Gerade in den ostdeutschen Bundesländern sei das auch kurzfristig vorstellbar. „Wir werden dann wahrscheinlich in einer Situation sein, wo wir Minderheitsregierungen bilden müssen, wo wir Punkte suchen müssen und wo wir uns Mehrheiten suchen müssen.
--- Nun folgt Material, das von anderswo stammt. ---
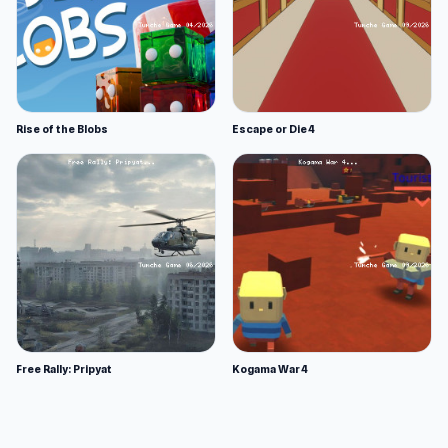
Rise of the Blobs
Escape or Die 4
Free Rally: Pripyat
Kogama War 4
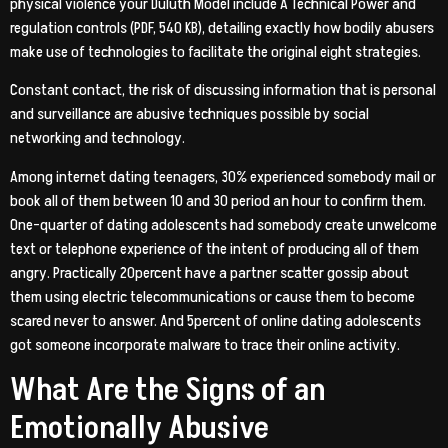
physical violence your Duluth Model include A Technical Power and
regulation controls (PDF, 540 KB), detailing exactly how bodily abusers
make use of technologies to facilitate the original eight strategies.
Constant contact, the risk of discussing information that is personal
and surveillance are abusive techniques possible by social
networking and technology.
Among internet dating teenagers, 30% experienced somebody mail or
book all of them between 10 and 30 period an hour to confirm them.
One-quarter of dating adolescents had somebody create unwelcome
text or telephone experience of the intent of producing all of them
angry. Practically 20percent have a partner scatter gossip about
them using electric telecommunications or cause them to become
scared never to answer. And 5percent of online dating adolescents
got someone incorporate malware to trace their online activity.
What Are the Signs of an
Emotionally Abusive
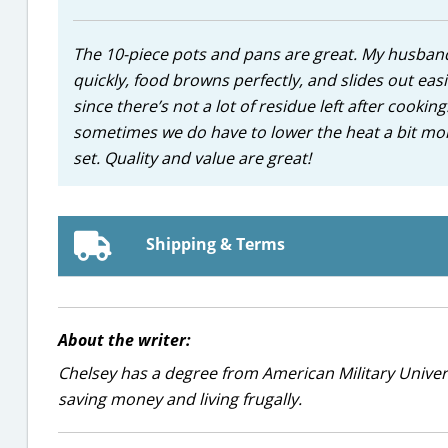
The 10-piece pots and pans are great. My husband 
quickly, food browns perfectly, and slides out eas
since there’s not a lot of residue left after cookin
sometimes we do have to lower the heat a bit mor
set. Quality and value are great!
Shipping & Terms
About the writer:
Chelsey has a degree from American Military Universi
saving money and living frugally.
Das ist alles andere als eine schöne Geschichte“, sagte der hessische Ministerpräsident im Playbook-Podcast von Politico.

Die aktuell hohen Umfragewerte der AfD – vor allem in den ostdeutschen Ländern – könne man nicht nur der CDU anheften: „Stellt doch auch bitte mal Sozialdemokraten und Grünen die Frage: Was ist eigentlich mit eurer Politik und warum führt eure Politik eigentlich dazu, dass man mit euch nicht mehr koalieren kann, weil ihr nicht über die Fünf-Prozent-Hürde kommt?“, sagte Rhein weiter.

Rhein gibt zu, dass in einer schwarz-gelben Koalition aus CDU, CSU und FDP vieles schneller gehen würde, aber: „Wenn man fürs Cannabis- und fürs Identitätsgesetz ist, wenn man für schnellere Einbürgerung ist, dann ist man nicht mehr die FDP, mit der wir gerne koalieren und die von den FDP-Wählern auch gewählt wird“, so Rhein.

Rhein fordert zudem den Aufbau einer deutschen Rüstungsindustrie, indem die 3,5 Prozent des BIP, die in die Verteidigung fließen, spezifisch deutsche Projekte unterstützen. „Wenn wir jetzt schon wirklich in einem derartigen Umfang Rüstungsausgaben haben, dann wären wir doch verrückt, wenn wir dieses Geld nicht in deutsche Wertschöpfung investieren würden. Es ist deutsches Geld, es muss hier am Standort bleiben“, sagte Rhein.

In Hessen sind unter anderem die beiden Rüstungsunternehmen KNDS und Rheinmetall angesiedelt.